The Benefits of a Strong Arbitration Provision

Our clients are always looking for ways to minimize legal fees and reduce the number of lawsuits. There are many steps dealers can take to try to prevent litigation, which we frequently explore in these articles. One way to reduce litigation expenses, once it becomes clear a dispute cannot be avoided, is to enter into a strong and binding arbitration agreement with a customer. Arbitration can provide a way to avoid the expense of trial and eliminate some of the risks associated with a jury trial.

Binding arbitration is a type of alternative dispute resolution where the parties agree to submit their dispute to an impartial third party who serves as the arbitrator. Arbitrators must meet certain criteria in order to serve as an arbitrator and are often are retired judges or attorneys with a considerable amount of experience and training.

The difference between binding arbitration and mediation is that a mediator does not make a final decision. A mediator simply attempts to assist the parties in resolving their disputes, but renders no decision. An arbitrator, on the other hand, serves as a fact finder and will make an ultimate ruling that, with few exceptions, bind the parties and are not appealable.

While the arbitration process may be similar in format to a trial, it is more streamlined. Many of the rules regarding discovery and evidence are relaxed and, generally speaking, it tends to be far less burdensome than a trial with respect to cost and time.

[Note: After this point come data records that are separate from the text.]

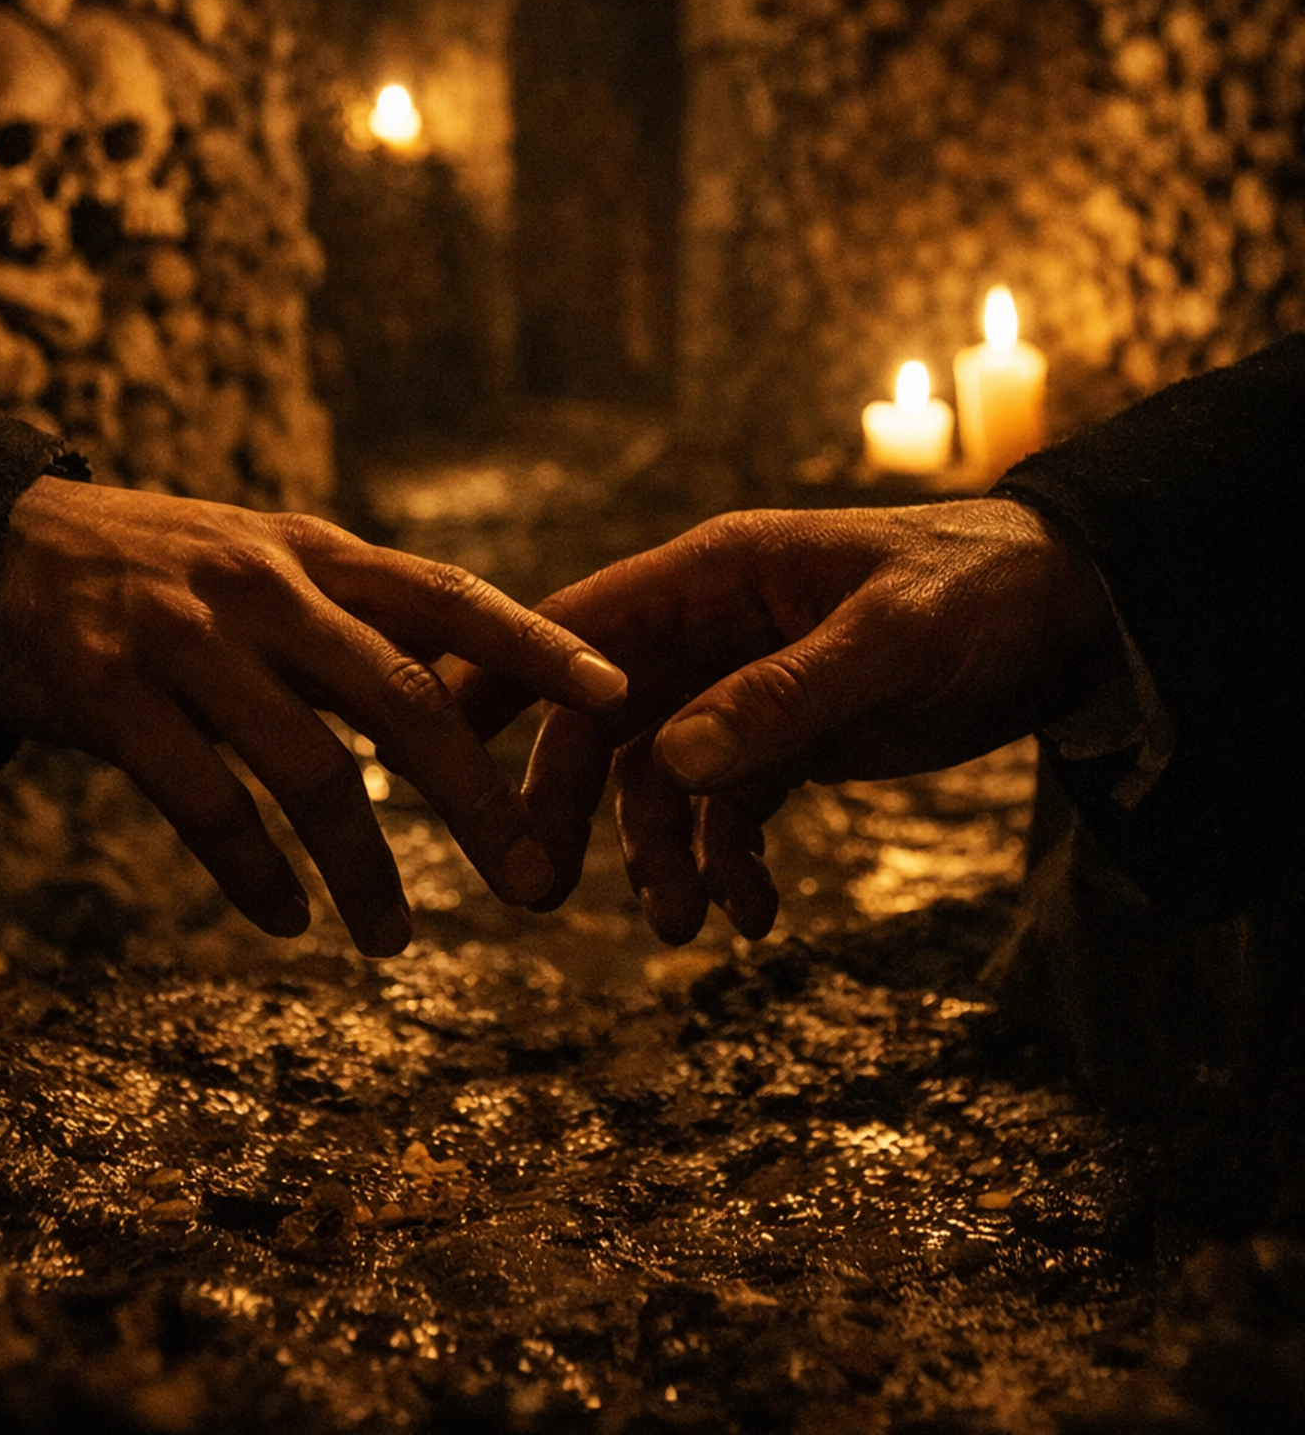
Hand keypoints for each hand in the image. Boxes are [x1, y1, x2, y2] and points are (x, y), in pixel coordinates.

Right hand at [0, 477, 626, 955]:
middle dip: (475, 796)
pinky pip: (205, 808)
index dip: (535, 642)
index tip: (614, 694)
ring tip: (395, 937)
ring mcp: (184, 640)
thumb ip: (346, 615)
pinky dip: (256, 876)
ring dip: (365, 868)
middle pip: (400, 696)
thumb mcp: (257, 560)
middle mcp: (259, 586)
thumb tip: (462, 686)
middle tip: (530, 878)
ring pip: (311, 769)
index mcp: (310, 551)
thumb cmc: (152, 567)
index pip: (446, 593)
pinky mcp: (111, 698)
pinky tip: (289, 920)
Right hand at [510, 501, 1122, 943]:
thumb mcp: (885, 642)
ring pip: (659, 778)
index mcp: (713, 574)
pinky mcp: (785, 738)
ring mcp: (743, 687)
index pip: (579, 624)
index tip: (437, 742)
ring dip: (659, 853)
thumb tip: (673, 763)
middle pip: (600, 716)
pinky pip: (726, 808)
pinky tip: (755, 912)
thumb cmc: (974, 594)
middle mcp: (709, 629)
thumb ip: (782, 698)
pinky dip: (728, 863)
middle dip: (568, 801)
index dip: (504, 680)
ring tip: (684, 927)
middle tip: (538, 888)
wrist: (1064, 618)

There are numerous avenues for pursuing arbitration, which include using large national organizations such as the American Arbitration Association or small independent arbitrators who can be found in nearly every community. The rates arbitrators charge very greatly depending upon the community, the complexity of the case, and the subject matter. Most often clients want to arbitrate because the cost of hiring an arbitrator and conducting arbitration tends to be less than the cost of preparing for and conducting a trial.

The laws and rules applicable to dealer-consumer agreements to arbitrate vary from state to state. Some dealers have a separate arbitration agreement, which they review with the customer as part of the sales process, others integrate the arbitration agreement into their sales contract or warranty.

The key is to make sure that the arbitration agreement complies with all state and federal law so that it is binding upon the parties. For example, some courts have interpreted the federal Magnuson-Moss Warranty Act, which applies to warranties, to require that a party that makes an express warranty to include any arbitration agreement related to the warranty on the face of first page of the warranty. Otherwise, the arbitration clause may be deemed invalid. The best way to ensure that your arbitration agreement complies with all applicable state and federal regulations is to seek the assistance of your attorney in drafting your arbitration agreement.

Other considerations to make when drafting an arbitration agreement include the location of any arbitration, the selection of an arbitrator or a panel of arbitrators, payment, the ability to recover attorney’s fees for arbitration, and whether or not the parties are required to mediate or otherwise attempt to resolve the dispute prior to resorting to arbitration.

All of these issues should be clearly and unambiguously addressed in your arbitration agreement. Failure to address these issues may cause you to waive them or, if your arbitration agreement is unclear or confusing, it could cause the entire arbitration agreement to be ruled unenforceable by a court.

As with any legal strategy there are risks involved which you should discuss at length with your attorney prior to deciding to arbitrate disputes with you customers. For example, arbitrators tend not to dismiss cases before hearing the facts whereas a judge may. Arbitrators may be more tempted to “split the difference” between the damages claimed by a consumer and a zero recovery whereas a judge may require strict proof of damages to allow any recovery. However, for many dealerships arbitration can be an effective way to resolve disputes more quickly, efficiently, and less expensively than participating in litigation.